Historically, value engineering is applied to individual components of a product, striving to improve value through engineering and manufacturing efficiency, reducing cost for those individual components. When the concept of value engineering is expanded from the component level to the larger and more complex system level, the opportunities to reap cost benefits and improved functionality are greater than the individual components would provide.

During 1996 Shell and FMC undertook such a system level focus by initiating a value engineering exercise for their deepwater subsea tree system. In this exercise Shell and FMC were seeking breakthrough innovation which could lead to significant reductions in installation cycle time, capital expenditure, and project cycle time. This paper will illustrate this eal life example of how value engineering was applied at the system level to act as an enabler to create breakthrough value.

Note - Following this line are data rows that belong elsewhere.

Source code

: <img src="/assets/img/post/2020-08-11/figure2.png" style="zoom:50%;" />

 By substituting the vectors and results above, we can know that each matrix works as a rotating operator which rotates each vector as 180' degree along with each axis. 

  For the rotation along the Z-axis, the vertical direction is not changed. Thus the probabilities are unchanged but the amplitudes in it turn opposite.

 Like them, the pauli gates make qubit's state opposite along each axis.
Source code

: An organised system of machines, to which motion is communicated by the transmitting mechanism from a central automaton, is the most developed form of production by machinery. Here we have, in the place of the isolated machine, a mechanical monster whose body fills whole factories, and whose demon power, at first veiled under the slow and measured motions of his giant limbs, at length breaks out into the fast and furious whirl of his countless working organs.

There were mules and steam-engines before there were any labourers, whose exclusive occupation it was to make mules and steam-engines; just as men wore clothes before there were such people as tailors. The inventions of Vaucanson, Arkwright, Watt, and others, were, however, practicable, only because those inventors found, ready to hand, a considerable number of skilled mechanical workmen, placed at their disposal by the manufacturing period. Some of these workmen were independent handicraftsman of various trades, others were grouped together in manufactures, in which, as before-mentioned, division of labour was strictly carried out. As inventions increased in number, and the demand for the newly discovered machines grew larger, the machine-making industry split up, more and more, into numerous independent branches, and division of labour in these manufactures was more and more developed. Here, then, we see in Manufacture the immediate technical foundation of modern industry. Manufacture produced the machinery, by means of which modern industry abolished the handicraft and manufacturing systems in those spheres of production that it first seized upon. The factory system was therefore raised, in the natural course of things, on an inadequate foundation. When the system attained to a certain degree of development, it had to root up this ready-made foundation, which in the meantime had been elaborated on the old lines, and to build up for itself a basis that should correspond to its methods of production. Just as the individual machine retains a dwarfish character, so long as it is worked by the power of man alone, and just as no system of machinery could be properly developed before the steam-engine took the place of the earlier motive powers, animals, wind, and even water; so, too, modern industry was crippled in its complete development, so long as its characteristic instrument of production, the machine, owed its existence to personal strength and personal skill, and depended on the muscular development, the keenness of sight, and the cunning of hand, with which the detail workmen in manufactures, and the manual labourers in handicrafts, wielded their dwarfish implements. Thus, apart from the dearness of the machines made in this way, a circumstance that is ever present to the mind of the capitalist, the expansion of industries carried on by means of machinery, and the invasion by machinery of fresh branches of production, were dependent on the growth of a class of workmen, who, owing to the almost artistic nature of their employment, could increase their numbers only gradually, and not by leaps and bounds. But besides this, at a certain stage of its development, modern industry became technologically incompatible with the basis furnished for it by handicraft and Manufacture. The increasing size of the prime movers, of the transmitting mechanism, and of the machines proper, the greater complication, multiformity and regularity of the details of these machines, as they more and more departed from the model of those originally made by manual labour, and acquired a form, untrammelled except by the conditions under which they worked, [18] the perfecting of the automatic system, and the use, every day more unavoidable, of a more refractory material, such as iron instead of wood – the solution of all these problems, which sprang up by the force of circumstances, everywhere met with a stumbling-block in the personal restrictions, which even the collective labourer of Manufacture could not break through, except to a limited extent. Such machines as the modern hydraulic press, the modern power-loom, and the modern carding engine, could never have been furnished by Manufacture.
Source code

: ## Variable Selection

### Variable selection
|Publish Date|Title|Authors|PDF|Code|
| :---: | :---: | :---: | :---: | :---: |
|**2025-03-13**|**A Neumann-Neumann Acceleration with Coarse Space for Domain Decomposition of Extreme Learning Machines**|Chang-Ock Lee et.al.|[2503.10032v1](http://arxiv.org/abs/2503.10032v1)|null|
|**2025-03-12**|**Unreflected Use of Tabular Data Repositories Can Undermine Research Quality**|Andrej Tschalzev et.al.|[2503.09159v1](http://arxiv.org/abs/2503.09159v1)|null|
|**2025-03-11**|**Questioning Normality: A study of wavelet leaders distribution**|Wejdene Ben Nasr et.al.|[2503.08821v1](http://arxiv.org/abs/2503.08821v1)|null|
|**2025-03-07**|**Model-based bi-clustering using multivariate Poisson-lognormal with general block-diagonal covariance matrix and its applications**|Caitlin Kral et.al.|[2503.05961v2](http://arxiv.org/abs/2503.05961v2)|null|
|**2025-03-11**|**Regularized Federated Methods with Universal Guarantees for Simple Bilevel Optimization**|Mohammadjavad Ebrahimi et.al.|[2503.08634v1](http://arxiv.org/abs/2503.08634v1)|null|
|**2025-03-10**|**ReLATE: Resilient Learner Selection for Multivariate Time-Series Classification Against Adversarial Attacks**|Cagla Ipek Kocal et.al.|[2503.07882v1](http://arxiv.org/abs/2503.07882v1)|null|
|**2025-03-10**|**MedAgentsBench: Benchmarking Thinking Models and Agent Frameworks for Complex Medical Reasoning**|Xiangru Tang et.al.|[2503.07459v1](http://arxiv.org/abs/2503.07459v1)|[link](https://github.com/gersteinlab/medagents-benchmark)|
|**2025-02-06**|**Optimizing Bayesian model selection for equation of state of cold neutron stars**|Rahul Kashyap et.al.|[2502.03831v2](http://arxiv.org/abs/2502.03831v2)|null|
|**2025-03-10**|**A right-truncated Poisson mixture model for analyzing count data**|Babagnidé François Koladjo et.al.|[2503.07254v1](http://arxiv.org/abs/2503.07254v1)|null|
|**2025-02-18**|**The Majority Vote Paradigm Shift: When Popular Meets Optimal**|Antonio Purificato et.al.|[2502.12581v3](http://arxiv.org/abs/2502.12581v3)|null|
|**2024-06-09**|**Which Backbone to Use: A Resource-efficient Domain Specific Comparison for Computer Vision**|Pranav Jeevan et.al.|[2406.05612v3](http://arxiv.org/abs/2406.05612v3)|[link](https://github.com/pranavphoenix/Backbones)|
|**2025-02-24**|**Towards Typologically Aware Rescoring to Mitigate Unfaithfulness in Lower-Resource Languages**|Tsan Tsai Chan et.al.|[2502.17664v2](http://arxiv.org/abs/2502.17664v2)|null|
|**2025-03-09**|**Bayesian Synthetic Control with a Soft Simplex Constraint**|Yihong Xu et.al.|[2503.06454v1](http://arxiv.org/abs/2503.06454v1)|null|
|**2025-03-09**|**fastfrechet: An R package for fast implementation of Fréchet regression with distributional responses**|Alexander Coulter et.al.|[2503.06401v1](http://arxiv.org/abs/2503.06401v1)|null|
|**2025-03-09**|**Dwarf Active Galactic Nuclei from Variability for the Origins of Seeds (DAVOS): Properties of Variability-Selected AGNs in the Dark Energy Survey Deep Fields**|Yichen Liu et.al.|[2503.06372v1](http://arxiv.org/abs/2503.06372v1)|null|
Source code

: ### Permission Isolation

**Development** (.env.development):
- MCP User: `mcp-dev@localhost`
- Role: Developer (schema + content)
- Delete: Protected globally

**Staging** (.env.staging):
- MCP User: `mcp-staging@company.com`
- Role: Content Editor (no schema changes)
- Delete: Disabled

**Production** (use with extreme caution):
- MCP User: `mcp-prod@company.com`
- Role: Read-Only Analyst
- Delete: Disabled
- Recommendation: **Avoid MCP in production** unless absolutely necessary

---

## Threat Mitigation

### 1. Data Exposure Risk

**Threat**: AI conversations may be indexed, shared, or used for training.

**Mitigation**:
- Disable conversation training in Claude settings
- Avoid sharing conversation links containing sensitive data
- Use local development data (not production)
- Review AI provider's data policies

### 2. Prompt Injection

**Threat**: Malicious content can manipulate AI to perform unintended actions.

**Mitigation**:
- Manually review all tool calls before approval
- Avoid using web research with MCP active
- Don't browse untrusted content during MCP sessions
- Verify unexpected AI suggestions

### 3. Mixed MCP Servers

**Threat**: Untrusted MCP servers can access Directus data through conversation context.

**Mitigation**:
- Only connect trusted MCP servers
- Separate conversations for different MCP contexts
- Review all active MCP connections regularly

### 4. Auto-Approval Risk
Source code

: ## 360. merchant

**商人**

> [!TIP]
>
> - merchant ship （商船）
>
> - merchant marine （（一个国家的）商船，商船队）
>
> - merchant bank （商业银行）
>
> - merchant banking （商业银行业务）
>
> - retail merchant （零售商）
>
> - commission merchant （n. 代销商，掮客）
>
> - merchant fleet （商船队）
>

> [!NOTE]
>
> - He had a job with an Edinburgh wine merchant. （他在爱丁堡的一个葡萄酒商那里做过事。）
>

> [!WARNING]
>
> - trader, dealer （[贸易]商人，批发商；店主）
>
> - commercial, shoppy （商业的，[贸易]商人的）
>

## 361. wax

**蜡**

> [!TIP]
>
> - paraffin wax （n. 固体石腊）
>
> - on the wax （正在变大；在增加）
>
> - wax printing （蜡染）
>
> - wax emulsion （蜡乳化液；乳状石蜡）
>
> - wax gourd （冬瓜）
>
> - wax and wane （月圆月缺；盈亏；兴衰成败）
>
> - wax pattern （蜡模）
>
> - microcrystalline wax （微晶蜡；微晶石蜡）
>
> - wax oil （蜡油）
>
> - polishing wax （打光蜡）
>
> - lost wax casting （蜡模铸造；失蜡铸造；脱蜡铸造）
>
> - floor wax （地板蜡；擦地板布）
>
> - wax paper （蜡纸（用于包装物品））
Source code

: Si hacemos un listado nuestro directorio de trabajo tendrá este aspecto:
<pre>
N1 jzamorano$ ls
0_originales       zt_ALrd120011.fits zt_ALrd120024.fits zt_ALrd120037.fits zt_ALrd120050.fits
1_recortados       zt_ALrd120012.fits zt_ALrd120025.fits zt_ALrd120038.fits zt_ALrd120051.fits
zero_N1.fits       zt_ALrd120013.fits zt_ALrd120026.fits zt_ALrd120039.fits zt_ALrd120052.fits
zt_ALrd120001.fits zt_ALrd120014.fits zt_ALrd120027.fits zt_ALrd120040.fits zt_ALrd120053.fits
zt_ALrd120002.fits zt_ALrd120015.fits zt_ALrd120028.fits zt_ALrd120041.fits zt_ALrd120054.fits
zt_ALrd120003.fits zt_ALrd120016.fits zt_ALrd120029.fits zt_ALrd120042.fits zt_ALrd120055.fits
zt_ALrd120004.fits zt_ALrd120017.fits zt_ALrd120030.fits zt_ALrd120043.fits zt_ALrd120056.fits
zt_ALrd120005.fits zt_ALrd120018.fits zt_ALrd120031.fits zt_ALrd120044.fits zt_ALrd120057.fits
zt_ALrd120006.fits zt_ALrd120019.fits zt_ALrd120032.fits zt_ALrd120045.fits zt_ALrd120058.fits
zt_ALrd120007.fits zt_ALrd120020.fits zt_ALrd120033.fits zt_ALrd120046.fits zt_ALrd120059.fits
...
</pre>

In 1995, Shell was planning multiple deep-water subsea development projects upcoming over the next ten years and beyond. Each subsea development had differing needs and requirements. Historically, subsea trees were custom designed to meet the needs of a specific project. This approach was not only costly, but increased delivery time, increased installation times and led to poor product reliability.

A custom designed subsea tree was costly not only in terms of capital expenditures, but consumed precious engineering resources lengthening the project cycle. Each new tree design required extensive testing to prove out the design. The unfamiliarity of each new tree design led to sub-optimal installation times. The learning effect that comes from repetition had not been established.

If Shell and FMC were to satisfy the demands of the upcoming projects, a standard subsea tree was needed. More specifically, a standard tree design that could realize benefits resulting from repeatability, but yet meet the varying needs of the upcoming projects. The standard design could not be rigid. Flexibility was key if one tree design was to sufficiently meet the broad cross-section of needs that these projects presented.

Utilizing modular components that provided a sufficient number of options could create flexibility. The automobile industry has done this by creating a frame upon which many different models could be built. They further enhanced thisapproach by offering packages of individual options rather than offering each option independently. In order to utilize this modular or custom package approach, the requirements for all the upcoming projects would need to be defined. Only thencould the significant reductions in installation times, capital expenditures and project cycle time be realized.

This was a complex multi-faceted problem that required the input and expertise from many different disciplines. No one group or individual would be able to solve the problem. A cross-functional group would be needed. Input was needed from those designing the tree system, designing the well completion, installing the subsea system, to those who were operating and ensuring the availability of the system.